Trentaquattro voti.
Un sorriso per Barack Obama, che al Senato di Washington è praticamente sicuro di aver trovato la base di consensi per dare un futuro all’accordo sul nucleare iraniano, quello storico sottoscritto a Vienna lo scorso 14 luglio. E metterlo in cassaforte, avendo il "materiale numerico" necessario per puntellare un eventuale veto contro un pronunciamento negativo del Congresso (che, come si sa, è a maggioranza repubblicana). Si è ottenuto il massimo con il minimo possibile (34 è, in effetti, la soglia più risicata di consensi in Senato), ma il bello è che, in teoria, basta poco di più per... raggiungere il cielo: cioè, vincere subito (vincere facile) e bypassare il parere negativo del Campidoglio (di tutto il Campidoglio), senza neanche prendersi il disturbo di opporre il veto. E no, non è solo facile ottimismo da Change Man.
Basta un'aggiustatina: i demo-pessimisti (ma Obama non era tra quelli) pensavano che sarebbe stata un'impresa già soltanto arrivare a più di trenta senatori allineati. Non avevano fatto i conti con la "buona volontà" di Casey, Coons e Mikulski, tre loro colleghi, "folgorati sulla via di Damasco", e responsabilmente tornati sulle loro posizioni. Ora, fermo restando che ci sono ancora pochi senatori democratici (non più di due) disposti a votare a fianco dei repubblicani contro il loro presidente, per far sì che il Congresso dica sì subito, bisognerebbe convertirne altri "otto" e arrivare a 41 su 100 (la soglia che scongiura un eventuale niet dell'Assemblea e quindi il contro-niet della Casa Bianca). E si punta molto sull'effetto-domino che potrebbe essere determinato proprio da quei tre "responsabili" dell'ultima ora. La partita è tutta al Senato, è inutile dirlo, perché la Camera dei Rappresentanti si dà già per persa: ma basta espugnare almeno un ramo del Congresso per vanificarne ogni proposito bellicoso, dal momento che, per renderlo valido, bisognerebbe avere la maggioranza dei due terzi, e in entrambi i rami. Insomma, Obama non lo dice ma si sta allenando in gran segreto con dentifricio e filointerdentale, per sfoderare, al momento opportuno, un sorriso fluorescente.
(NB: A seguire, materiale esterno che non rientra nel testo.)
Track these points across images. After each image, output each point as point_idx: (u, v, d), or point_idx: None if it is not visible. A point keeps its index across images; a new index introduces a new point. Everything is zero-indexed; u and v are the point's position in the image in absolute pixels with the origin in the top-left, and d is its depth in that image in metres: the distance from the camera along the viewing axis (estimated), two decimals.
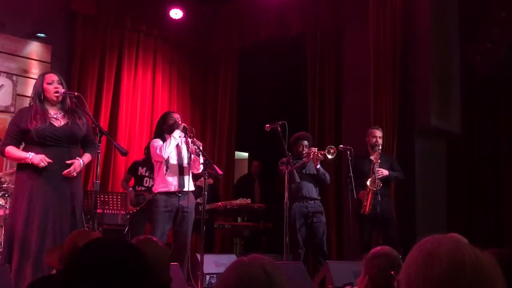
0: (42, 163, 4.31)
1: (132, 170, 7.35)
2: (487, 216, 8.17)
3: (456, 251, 1.32)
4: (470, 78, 8.04)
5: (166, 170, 5.52)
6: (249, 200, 7.61)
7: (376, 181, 6.30)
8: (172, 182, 5.55)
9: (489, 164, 8.32)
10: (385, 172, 6.43)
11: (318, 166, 6.45)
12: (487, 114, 8.39)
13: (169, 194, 5.54)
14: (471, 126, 8.24)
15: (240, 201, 7.56)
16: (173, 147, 5.55)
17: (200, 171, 5.63)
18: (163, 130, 5.70)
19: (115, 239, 1.51)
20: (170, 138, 5.53)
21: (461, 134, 7.89)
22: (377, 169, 6.36)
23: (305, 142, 6.62)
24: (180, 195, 5.54)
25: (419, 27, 7.45)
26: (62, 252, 2.67)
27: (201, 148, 5.52)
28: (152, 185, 7.18)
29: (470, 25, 7.82)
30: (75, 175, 4.48)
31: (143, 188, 7.16)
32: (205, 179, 5.32)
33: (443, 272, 1.30)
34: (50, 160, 4.34)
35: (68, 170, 4.41)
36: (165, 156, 5.49)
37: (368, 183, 6.33)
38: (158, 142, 5.60)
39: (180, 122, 5.60)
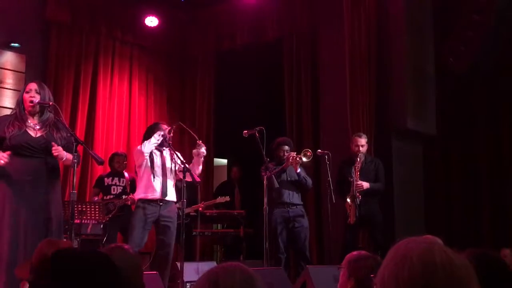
0: (2, 161, 4.25)
1: (98, 183, 7.49)
2: (465, 217, 8.25)
3: (427, 253, 1.34)
4: (444, 79, 8.13)
5: (154, 177, 5.55)
6: (228, 198, 7.72)
7: (356, 194, 6.32)
8: (156, 188, 5.56)
9: (465, 164, 8.42)
10: (365, 185, 6.40)
11: (299, 171, 6.44)
12: (462, 115, 8.49)
13: (150, 201, 5.52)
14: (447, 127, 8.33)
15: (219, 199, 7.78)
16: (153, 145, 5.58)
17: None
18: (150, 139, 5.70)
19: (83, 249, 1.49)
20: (152, 137, 5.57)
21: (437, 135, 7.97)
22: (356, 182, 6.35)
23: (286, 147, 6.62)
24: (161, 204, 5.53)
25: (394, 29, 7.52)
26: (31, 262, 2.65)
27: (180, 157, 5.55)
28: (120, 192, 7.22)
29: (444, 26, 7.92)
30: (64, 157, 4.44)
31: (111, 196, 7.23)
32: (183, 186, 5.29)
33: (414, 273, 1.31)
34: (6, 160, 4.27)
35: (55, 148, 4.37)
36: (146, 151, 5.53)
37: (348, 200, 6.35)
38: (142, 156, 5.64)
39: (167, 134, 5.60)
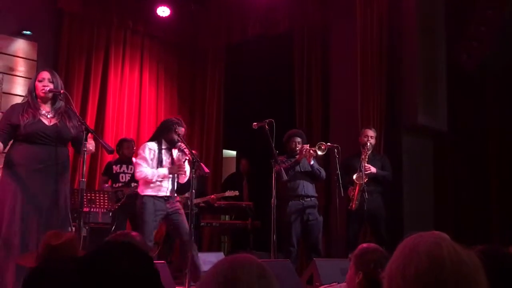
0: None
1: (107, 171, 7.46)
2: (474, 214, 8.22)
3: (435, 248, 1.32)
4: (456, 76, 8.08)
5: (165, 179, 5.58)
6: (237, 192, 7.76)
7: (363, 176, 6.32)
8: (166, 186, 5.60)
9: (475, 161, 8.37)
10: (373, 169, 6.45)
11: (312, 162, 6.43)
12: (473, 112, 8.44)
13: (159, 198, 5.55)
14: (458, 124, 8.29)
15: (228, 193, 7.77)
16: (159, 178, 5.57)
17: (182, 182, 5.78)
18: (163, 137, 5.67)
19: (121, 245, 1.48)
20: (161, 173, 5.54)
21: (448, 132, 7.92)
22: (365, 165, 6.39)
23: (298, 139, 6.60)
24: (167, 199, 5.58)
25: (406, 25, 7.48)
26: (37, 252, 2.67)
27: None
28: (129, 180, 7.22)
29: (457, 23, 7.86)
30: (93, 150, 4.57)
31: (120, 184, 7.22)
32: (192, 177, 5.30)
33: (421, 268, 1.31)
34: None
35: (90, 143, 4.48)
36: (150, 178, 5.52)
37: (354, 177, 6.36)
38: (149, 152, 5.58)
39: (180, 141, 5.54)
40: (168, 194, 5.60)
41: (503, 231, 7.98)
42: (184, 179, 5.69)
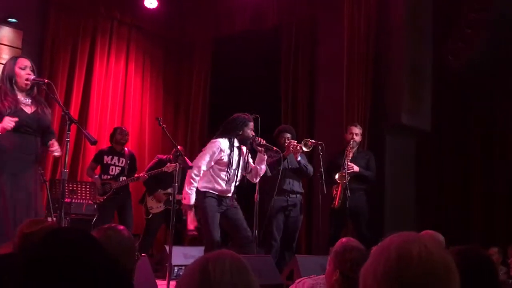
0: (10, 124, 4.23)
1: (98, 158, 7.26)
2: (455, 213, 8.30)
3: (405, 246, 1.31)
4: (441, 77, 8.15)
5: (228, 179, 5.34)
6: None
7: (345, 175, 6.34)
8: (228, 188, 5.37)
9: (457, 161, 8.46)
10: (356, 168, 6.47)
11: (299, 159, 6.42)
12: (457, 112, 8.53)
13: (219, 197, 5.37)
14: (441, 124, 8.36)
15: None
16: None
17: (257, 181, 5.60)
18: (234, 135, 5.40)
19: (72, 229, 1.48)
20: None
21: (431, 132, 7.99)
22: (348, 164, 6.41)
23: (288, 135, 6.58)
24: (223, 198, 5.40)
25: (393, 24, 7.52)
26: (14, 241, 2.65)
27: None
28: (118, 173, 7.16)
29: (443, 24, 7.92)
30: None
31: (108, 177, 7.10)
32: (175, 171, 5.28)
33: (390, 265, 1.29)
34: (16, 118, 4.25)
35: (55, 148, 4.40)
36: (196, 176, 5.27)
37: (336, 176, 6.38)
38: (218, 152, 5.31)
39: (254, 136, 5.36)
40: (226, 195, 5.40)
41: (484, 231, 8.09)
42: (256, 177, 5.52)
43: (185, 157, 5.41)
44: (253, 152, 5.58)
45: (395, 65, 7.45)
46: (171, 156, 7.11)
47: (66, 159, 4.38)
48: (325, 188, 6.25)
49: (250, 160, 5.51)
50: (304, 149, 6.31)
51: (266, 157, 5.47)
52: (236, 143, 5.38)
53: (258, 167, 5.46)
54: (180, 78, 9.94)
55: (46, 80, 4.55)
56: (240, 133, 5.37)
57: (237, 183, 5.47)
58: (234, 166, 5.36)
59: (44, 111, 4.51)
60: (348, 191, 6.32)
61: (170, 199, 5.40)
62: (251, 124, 5.41)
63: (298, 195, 6.46)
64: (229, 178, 5.33)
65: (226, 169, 5.31)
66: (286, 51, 8.81)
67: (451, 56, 7.49)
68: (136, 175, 7.16)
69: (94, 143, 4.58)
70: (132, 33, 9.31)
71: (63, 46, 8.33)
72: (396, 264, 1.29)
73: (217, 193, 5.33)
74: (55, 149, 4.42)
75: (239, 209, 5.48)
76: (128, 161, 7.21)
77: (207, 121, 9.75)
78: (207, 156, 5.30)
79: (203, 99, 9.75)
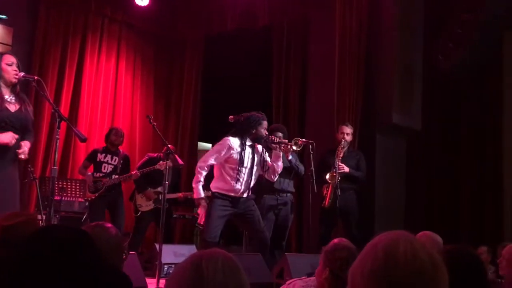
0: (13, 140, 4.22)
1: (91, 157, 7.23)
2: (445, 213, 8.34)
3: (392, 244, 1.31)
4: (431, 76, 8.19)
5: (239, 178, 5.27)
6: (209, 193, 7.60)
7: (336, 175, 6.35)
8: (239, 188, 5.30)
9: (447, 161, 8.49)
10: (346, 169, 6.48)
11: (290, 158, 6.41)
12: (447, 112, 8.57)
13: (229, 197, 5.31)
14: (431, 124, 8.40)
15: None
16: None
17: (275, 179, 5.54)
18: (247, 134, 5.34)
19: (65, 225, 1.48)
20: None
21: (421, 131, 8.02)
22: (338, 164, 6.42)
23: (279, 134, 6.56)
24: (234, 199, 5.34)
25: (384, 24, 7.54)
26: None
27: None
28: (111, 171, 7.13)
29: (434, 24, 7.95)
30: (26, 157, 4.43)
31: (101, 175, 7.07)
32: (166, 168, 5.27)
33: (376, 264, 1.29)
34: (16, 136, 4.24)
35: (23, 150, 4.35)
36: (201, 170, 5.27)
37: (327, 177, 6.39)
38: (228, 149, 5.27)
39: (267, 135, 5.33)
40: (239, 195, 5.35)
41: (473, 230, 8.13)
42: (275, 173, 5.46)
43: (176, 155, 5.40)
44: (269, 150, 5.57)
45: (386, 65, 7.47)
46: (162, 154, 7.09)
47: (56, 156, 4.36)
48: (315, 187, 6.25)
49: (268, 159, 5.47)
50: (294, 148, 6.31)
51: (281, 153, 5.43)
52: (248, 142, 5.32)
53: (275, 165, 5.42)
54: (171, 76, 9.92)
55: (36, 77, 4.52)
56: (254, 131, 5.33)
57: (252, 182, 5.39)
58: (246, 165, 5.29)
59: (27, 109, 4.48)
60: (339, 190, 6.33)
61: (160, 197, 5.38)
62: (265, 123, 5.38)
63: (288, 194, 6.46)
64: (241, 178, 5.27)
65: (237, 168, 5.25)
66: (278, 50, 8.82)
67: (442, 56, 7.52)
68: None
69: (84, 140, 4.55)
70: (123, 30, 9.28)
71: (54, 43, 8.28)
72: (384, 263, 1.29)
73: (226, 193, 5.27)
74: (22, 151, 4.36)
75: (256, 210, 5.42)
76: (122, 161, 7.19)
77: (198, 119, 9.74)
78: (215, 152, 5.31)
79: (194, 97, 9.73)
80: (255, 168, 5.38)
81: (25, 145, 4.40)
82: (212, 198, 5.30)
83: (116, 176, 7.04)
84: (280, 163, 5.43)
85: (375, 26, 7.60)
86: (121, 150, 7.32)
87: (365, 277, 1.31)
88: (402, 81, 7.53)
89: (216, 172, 5.37)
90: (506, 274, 3.76)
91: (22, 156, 4.39)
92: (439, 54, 7.59)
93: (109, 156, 7.15)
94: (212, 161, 5.28)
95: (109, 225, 2.42)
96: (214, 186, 5.32)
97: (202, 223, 5.41)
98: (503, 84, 8.26)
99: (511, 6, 7.75)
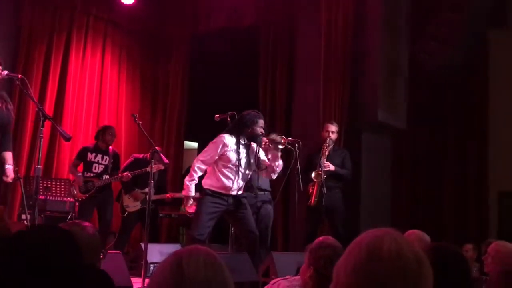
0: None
1: (81, 155, 7.14)
2: (430, 211, 8.40)
3: (376, 241, 1.30)
4: (417, 75, 8.24)
5: (232, 176, 5.22)
6: (197, 195, 7.58)
7: (321, 173, 6.36)
8: (232, 186, 5.26)
9: (433, 159, 8.56)
10: (331, 167, 6.49)
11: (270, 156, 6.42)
12: (433, 110, 8.63)
13: (220, 194, 5.28)
14: (417, 121, 8.46)
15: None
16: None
17: (274, 177, 5.49)
18: (242, 132, 5.27)
19: (46, 225, 1.48)
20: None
21: (407, 129, 8.07)
22: (324, 162, 6.43)
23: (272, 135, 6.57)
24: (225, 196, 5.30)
25: (370, 23, 7.56)
26: None
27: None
28: (101, 171, 7.08)
29: (419, 23, 7.99)
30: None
31: (92, 175, 7.00)
32: (151, 168, 5.26)
33: (360, 260, 1.29)
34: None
35: (6, 178, 4.32)
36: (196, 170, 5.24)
37: (312, 175, 6.40)
38: (220, 146, 5.18)
39: (262, 134, 5.25)
40: (234, 193, 5.33)
41: (458, 228, 8.19)
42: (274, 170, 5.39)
43: (161, 154, 5.38)
44: (265, 150, 5.55)
45: (372, 63, 7.50)
46: (148, 155, 7.06)
47: (40, 155, 4.33)
48: (301, 186, 6.27)
49: (264, 158, 5.41)
50: (280, 147, 6.31)
51: (279, 153, 5.37)
52: (243, 140, 5.26)
53: (273, 164, 5.35)
54: (157, 75, 9.86)
55: (19, 76, 4.47)
56: (249, 130, 5.25)
57: (245, 181, 5.36)
58: (240, 164, 5.24)
59: (8, 108, 4.44)
60: (324, 188, 6.34)
61: (147, 198, 5.36)
62: (261, 122, 5.29)
63: (266, 193, 6.46)
64: (234, 176, 5.23)
65: (230, 166, 5.21)
66: (264, 49, 8.81)
67: (426, 55, 7.56)
68: (120, 174, 7.06)
69: (68, 139, 4.53)
70: (109, 29, 9.21)
71: (39, 41, 8.21)
72: (367, 260, 1.28)
73: (218, 190, 5.23)
74: (7, 176, 4.36)
75: (248, 209, 5.39)
76: (112, 160, 7.13)
77: (185, 118, 9.71)
78: (209, 149, 5.25)
79: (180, 96, 9.69)
80: (248, 167, 5.35)
81: (9, 172, 4.37)
82: (203, 194, 5.26)
83: (107, 177, 6.99)
84: (278, 162, 5.37)
85: (360, 25, 7.63)
86: (110, 147, 7.25)
87: (349, 274, 1.30)
88: (387, 79, 7.57)
89: (209, 168, 5.34)
90: (491, 271, 3.80)
91: (9, 180, 4.37)
92: (424, 53, 7.63)
93: (99, 156, 7.07)
94: (206, 158, 5.24)
95: (87, 223, 2.40)
96: (206, 182, 5.29)
97: (192, 212, 5.40)
98: (488, 82, 8.34)
99: (495, 4, 7.84)
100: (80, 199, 6.92)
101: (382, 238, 1.31)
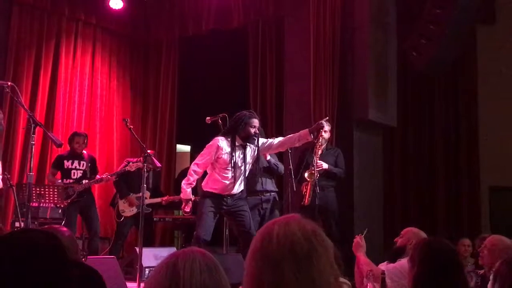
0: None
1: (57, 164, 7.11)
2: (422, 208, 8.44)
3: (269, 226, 1.46)
4: (406, 73, 8.28)
5: (229, 178, 5.23)
6: (193, 198, 7.60)
7: (314, 173, 6.37)
8: (230, 187, 5.28)
9: (424, 156, 8.60)
10: (325, 166, 6.49)
11: (269, 158, 6.42)
12: (423, 107, 8.67)
13: (219, 195, 5.30)
14: (407, 119, 8.50)
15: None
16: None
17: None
18: (236, 133, 5.23)
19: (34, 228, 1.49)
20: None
21: (397, 127, 8.11)
22: (317, 162, 6.43)
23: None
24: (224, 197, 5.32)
25: (358, 21, 7.58)
26: None
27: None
28: (80, 177, 7.05)
29: (408, 20, 8.02)
30: None
31: (71, 181, 6.98)
32: (144, 171, 5.26)
33: (256, 246, 1.44)
34: None
35: None
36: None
37: (306, 175, 6.40)
38: (216, 150, 5.21)
39: (256, 132, 5.23)
40: (230, 193, 5.35)
41: (450, 223, 8.24)
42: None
43: (153, 158, 5.38)
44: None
45: (361, 62, 7.51)
46: (141, 159, 7.05)
47: (32, 162, 4.32)
48: (295, 186, 6.28)
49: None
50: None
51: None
52: (238, 142, 5.23)
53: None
54: (148, 78, 9.86)
55: (9, 83, 4.48)
56: (242, 130, 5.21)
57: (243, 181, 5.36)
58: (237, 165, 5.23)
59: None
60: (318, 188, 6.35)
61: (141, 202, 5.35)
62: (254, 121, 5.22)
63: (272, 193, 6.48)
64: (231, 178, 5.23)
65: (227, 168, 5.21)
66: (253, 50, 8.83)
67: (415, 53, 7.59)
68: (98, 176, 7.05)
69: (59, 146, 4.54)
70: (98, 34, 9.21)
71: (28, 48, 8.20)
72: (260, 245, 1.42)
73: (217, 192, 5.25)
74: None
75: (247, 211, 5.40)
76: (89, 164, 7.12)
77: (176, 121, 9.70)
78: (204, 153, 5.28)
79: (171, 99, 9.68)
80: (247, 168, 5.34)
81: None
82: (203, 197, 5.31)
83: (86, 181, 6.97)
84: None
85: (349, 24, 7.64)
86: (85, 151, 7.19)
87: (249, 258, 1.44)
88: (377, 77, 7.59)
89: (208, 171, 5.38)
90: (487, 263, 3.83)
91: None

Il segretario di Stato, John Kerry, quello che si può forse definire il vero artefice, da parte americana, dello storico accordo vindobonese, per parte sua non nasconde la tentazione di fare bingo subito, al prossimo assalto : “I 34 voti – dice – ci consentono di conquistare la vittoria momentanea in un ramo del Parlamento, ma la nostra ambizione sarebbe quella di farla uscire dal Congresso con il più alto gradimento bipartisan possibile. Vogliamo andare oltre e continuare a cercare consensi.”
Scendendo nei dettagli cari ai ragionieri delle sedute parlamentari, i 34 voti sono, come calcola la Repubblica, frutto del consenso espresso da 32 senatori democratici (tra i quali si includono evidentemente anche i tre ritardatari) e due loro colleghi indipendenti. Ora il “copione” prevede che entro il 17 settembre i due rami del Parlamento si esprimano in maniera definitiva sul tema: e potrebbe essere “risoluzione di approvazione”, o più verosimilmente, “di disapprovazione”. Ma il presidente, in pratica, ha già pronto il giubbetto di protezione per farsela rimbalzare sulla pancia. E non è detto che gli occorra metterlo.